**Given problem**. Repeat all entries exactly.

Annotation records
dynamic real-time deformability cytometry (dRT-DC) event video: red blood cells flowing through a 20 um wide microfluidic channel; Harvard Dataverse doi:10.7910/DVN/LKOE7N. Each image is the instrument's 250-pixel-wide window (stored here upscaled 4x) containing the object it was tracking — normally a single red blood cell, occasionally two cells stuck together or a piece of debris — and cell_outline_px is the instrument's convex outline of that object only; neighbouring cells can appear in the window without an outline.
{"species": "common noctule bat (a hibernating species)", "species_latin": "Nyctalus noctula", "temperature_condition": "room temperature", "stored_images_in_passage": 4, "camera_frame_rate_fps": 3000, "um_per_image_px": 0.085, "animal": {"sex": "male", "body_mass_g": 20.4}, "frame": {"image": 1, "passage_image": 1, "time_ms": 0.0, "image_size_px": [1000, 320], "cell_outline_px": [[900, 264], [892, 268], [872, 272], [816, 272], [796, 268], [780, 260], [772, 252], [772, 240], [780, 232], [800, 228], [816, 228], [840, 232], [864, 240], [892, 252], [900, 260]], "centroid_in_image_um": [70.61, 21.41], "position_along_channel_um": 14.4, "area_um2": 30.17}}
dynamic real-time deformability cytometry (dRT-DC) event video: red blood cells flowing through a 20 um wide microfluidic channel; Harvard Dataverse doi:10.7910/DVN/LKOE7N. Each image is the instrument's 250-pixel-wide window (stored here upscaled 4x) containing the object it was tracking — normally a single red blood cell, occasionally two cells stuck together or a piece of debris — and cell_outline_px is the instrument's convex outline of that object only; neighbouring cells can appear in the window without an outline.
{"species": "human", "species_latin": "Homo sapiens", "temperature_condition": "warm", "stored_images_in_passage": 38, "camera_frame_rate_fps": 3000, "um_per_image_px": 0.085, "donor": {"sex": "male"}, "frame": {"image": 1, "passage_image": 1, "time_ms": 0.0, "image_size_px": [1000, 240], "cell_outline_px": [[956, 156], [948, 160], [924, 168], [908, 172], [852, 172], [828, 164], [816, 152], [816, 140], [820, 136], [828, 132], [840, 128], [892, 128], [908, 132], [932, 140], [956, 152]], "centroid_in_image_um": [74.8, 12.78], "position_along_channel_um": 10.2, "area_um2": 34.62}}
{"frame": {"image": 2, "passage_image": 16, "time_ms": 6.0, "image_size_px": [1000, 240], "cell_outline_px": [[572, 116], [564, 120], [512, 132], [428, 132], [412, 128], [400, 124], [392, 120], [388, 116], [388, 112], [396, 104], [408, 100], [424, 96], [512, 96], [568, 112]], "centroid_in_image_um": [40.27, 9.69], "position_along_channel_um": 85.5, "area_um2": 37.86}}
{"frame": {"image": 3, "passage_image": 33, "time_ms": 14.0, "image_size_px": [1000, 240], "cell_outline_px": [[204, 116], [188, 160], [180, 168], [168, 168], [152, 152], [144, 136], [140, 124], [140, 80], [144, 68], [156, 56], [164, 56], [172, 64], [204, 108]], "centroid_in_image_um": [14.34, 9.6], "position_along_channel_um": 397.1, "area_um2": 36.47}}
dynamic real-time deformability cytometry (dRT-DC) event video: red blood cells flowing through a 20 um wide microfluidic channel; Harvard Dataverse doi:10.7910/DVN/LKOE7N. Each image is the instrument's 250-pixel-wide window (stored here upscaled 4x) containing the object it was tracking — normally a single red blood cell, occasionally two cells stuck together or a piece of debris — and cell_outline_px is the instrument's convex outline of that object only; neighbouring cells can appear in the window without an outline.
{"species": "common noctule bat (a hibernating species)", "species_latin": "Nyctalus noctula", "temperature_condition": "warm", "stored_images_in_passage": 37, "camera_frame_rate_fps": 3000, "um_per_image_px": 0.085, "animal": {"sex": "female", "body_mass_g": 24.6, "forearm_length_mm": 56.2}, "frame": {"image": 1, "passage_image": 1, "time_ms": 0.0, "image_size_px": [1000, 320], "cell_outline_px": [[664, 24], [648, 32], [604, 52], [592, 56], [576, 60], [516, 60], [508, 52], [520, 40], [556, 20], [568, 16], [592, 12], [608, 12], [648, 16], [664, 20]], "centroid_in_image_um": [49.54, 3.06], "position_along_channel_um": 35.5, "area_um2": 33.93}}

**Solution to the problem**.
dynamic real-time deformability cytometry (dRT-DC) event video: red blood cells flowing through a 20 um wide microfluidic channel; Harvard Dataverse doi:10.7910/DVN/LKOE7N. Each image is the instrument's 250-pixel-wide window (stored here upscaled 4x) containing the object it was tracking — normally a single red blood cell, occasionally two cells stuck together or a piece of debris — and cell_outline_px is the instrument's convex outline of that object only; neighbouring cells can appear in the window without an outline.
{"species": "common noctule bat (a hibernating species)", "species_latin": "Nyctalus noctula", "temperature_condition": "room temperature", "stored_images_in_passage": 4, "camera_frame_rate_fps": 3000, "um_per_image_px": 0.085, "animal": {"sex": "male", "body_mass_g": 20.4}, "frame": {"image": 1, "passage_image": 1, "time_ms": 0.0, "image_size_px": [1000, 320], "cell_outline_px": [[900, 264], [892, 268], [872, 272], [816, 272], [796, 268], [780, 260], [772, 252], [772, 240], [780, 232], [800, 228], [816, 228], [840, 232], [864, 240], [892, 252], [900, 260]], "centroid_in_image_um": [70.61, 21.41], "position_along_channel_um": 14.4, "area_um2": 30.17}}
dynamic real-time deformability cytometry (dRT-DC) event video: red blood cells flowing through a 20 um wide microfluidic channel; Harvard Dataverse doi:10.7910/DVN/LKOE7N. Each image is the instrument's 250-pixel-wide window (stored here upscaled 4x) containing the object it was tracking — normally a single red blood cell, occasionally two cells stuck together or a piece of debris — and cell_outline_px is the instrument's convex outline of that object only; neighbouring cells can appear in the window without an outline.
{"species": "human", "species_latin": "Homo sapiens", "temperature_condition": "warm", "stored_images_in_passage": 38, "camera_frame_rate_fps": 3000, "um_per_image_px": 0.085, "donor": {"sex": "male"}, "frame": {"image": 1, "passage_image": 1, "time_ms": 0.0, "image_size_px": [1000, 240], "cell_outline_px": [[956, 156], [948, 160], [924, 168], [908, 172], [852, 172], [828, 164], [816, 152], [816, 140], [820, 136], [828, 132], [840, 128], [892, 128], [908, 132], [932, 140], [956, 152]], "centroid_in_image_um": [74.8, 12.78], "position_along_channel_um": 10.2, "area_um2": 34.62}}
{"frame": {"image": 2, "passage_image": 16, "time_ms": 6.0, "image_size_px": [1000, 240], "cell_outline_px": [[572, 116], [564, 120], [512, 132], [428, 132], [412, 128], [400, 124], [392, 120], [388, 116], [388, 112], [396, 104], [408, 100], [424, 96], [512, 96], [568, 112]], "centroid_in_image_um": [40.27, 9.69], "position_along_channel_um": 85.5, "area_um2": 37.86}}
{"frame": {"image": 3, "passage_image": 33, "time_ms": 14.0, "image_size_px": [1000, 240], "cell_outline_px": [[204, 116], [188, 160], [180, 168], [168, 168], [152, 152], [144, 136], [140, 124], [140, 80], [144, 68], [156, 56], [164, 56], [172, 64], [204, 108]], "centroid_in_image_um": [14.34, 9.6], "position_along_channel_um": 397.1, "area_um2": 36.47}}
dynamic real-time deformability cytometry (dRT-DC) event video: red blood cells flowing through a 20 um wide microfluidic channel; Harvard Dataverse doi:10.7910/DVN/LKOE7N. Each image is the instrument's 250-pixel-wide window (stored here upscaled 4x) containing the object it was tracking — normally a single red blood cell, occasionally two cells stuck together or a piece of debris — and cell_outline_px is the instrument's convex outline of that object only; neighbouring cells can appear in the window without an outline.
{"species": "common noctule bat (a hibernating species)", "species_latin": "Nyctalus noctula", "temperature_condition": "warm", "stored_images_in_passage": 37, "camera_frame_rate_fps": 3000, "um_per_image_px": 0.085, "animal": {"sex": "female", "body_mass_g": 24.6, "forearm_length_mm": 56.2}, "frame": {"image": 1, "passage_image": 1, "time_ms": 0.0, "image_size_px": [1000, 320], "cell_outline_px": [[664, 24], [648, 32], [604, 52], [592, 56], [576, 60], [516, 60], [508, 52], [520, 40], [556, 20], [568, 16], [592, 12], [608, 12], [648, 16], [664, 20]], "centroid_in_image_um": [49.54, 3.06], "position_along_channel_um": 35.5, "area_um2": 33.93}}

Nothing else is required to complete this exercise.